Your employment may offer a defined benefit plan and/or defined contribution plan.  Under defined benefit plan, you employer will provide you with a specific monthly amount at retirement.   The plan is fully funded by the employer.  The defined contribution plan does not guarantee a specific amount.  Instead, you and/or your employer contribute to the plan.  The y amount at retirement depends on your contribution and how well the investments perform.  Sometimes, your employer will add to your account by matching a certain percentage of your contribution.  401(k) plan is one kind of plan that they over.  They even provide matching contribution towards your plan even though.  If your employer kicks in matching contribution, take the maximum advantage by enrolling and contributing the maximum amount so that your monthly retirement savings is doubled.  As your share of the contribution comes off your paycheck, its will be automatic and no further action is required from your end.  Your contribution to a qualified retirement plan is pre-tax dollars.  Therefore, your annual taxable income is less which means that you pay less income tax.

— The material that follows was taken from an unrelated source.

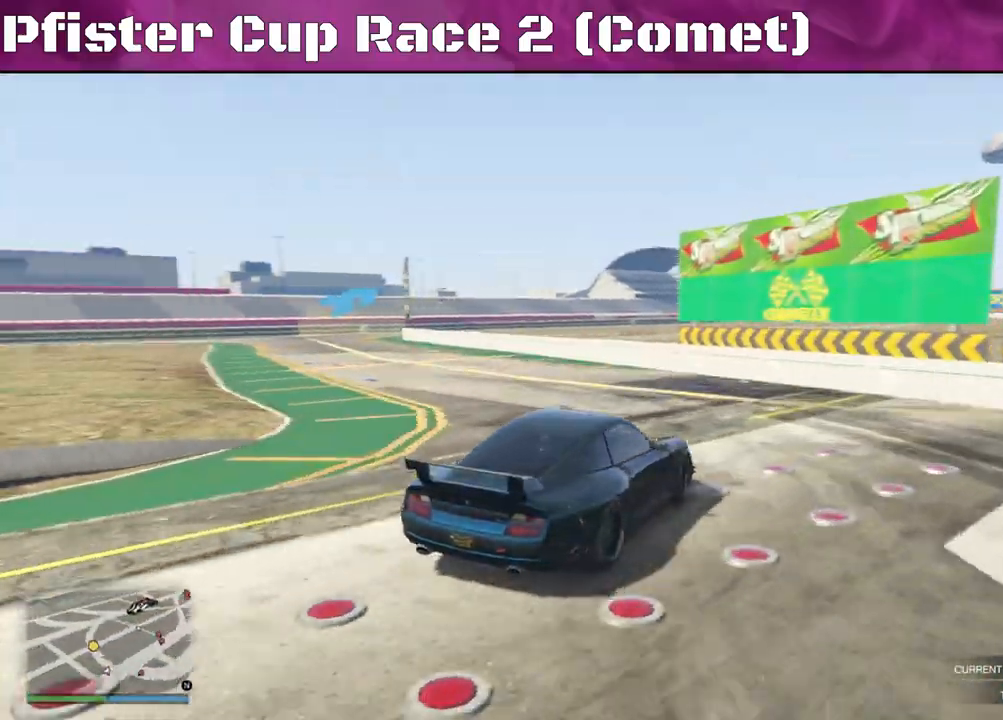
{"buttons": ["R2"], "left_stick": "left", "right_stick": "left", "events": []}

Learn about your retirement plan:

Ask your employer about

1. the type of retirement plan that they offer - they might offer more than one

2. What will happen if you change jobs – can the plan come with you

3. Are there any eligible benefits from your spouse’s plan

4. Ask for periodic statements to find out what your plan is worth


Don’t touch your retirement:


You started your retirement plan for a reason and therefore there are consequences if you withdrawn from the plan before you are eligible.  Uncle Sam will impose a 10% penalty for early withdrawal and it will be added to your gross income for the year.  If you are a first time home buyer, money used for medical conditions or for college education, the 10% penalty is waived.  Always bear in mind that it will be hard to replace the withdrawn funds, so it is prudent to take a loan against the plan in extenuating circumstances.


Put money Into an Individual Retirement Account:


You can also contribute to an Individual Retirement Account (IRA).  There are two kinds of individual retirement account – Traditional and Roth IRA.  Traditional is funded by pre-tax dollars and Roth is by after-tax dollars.  The income generated in Roth IRA is not taxable.  Both can be withdrawn only after the contributor reaches 59 ½ years old without incurring a 10% penalty.  In 2013, the maximum amount an individual can contribute is $5,500.  You can also contribute a lesser amount.   However, there are restrictions as who will qualify based on your employer provided retirement plan.


Planning for retirement should never be overlooked.  Its never too late or too early to start your retirement planning.  It is always a good idea to have a financial planner or advisor to discuss and brainstorm your financial goals.  Also, periodically meet with your financial advisor him to ensure that you retirement goals are still on track.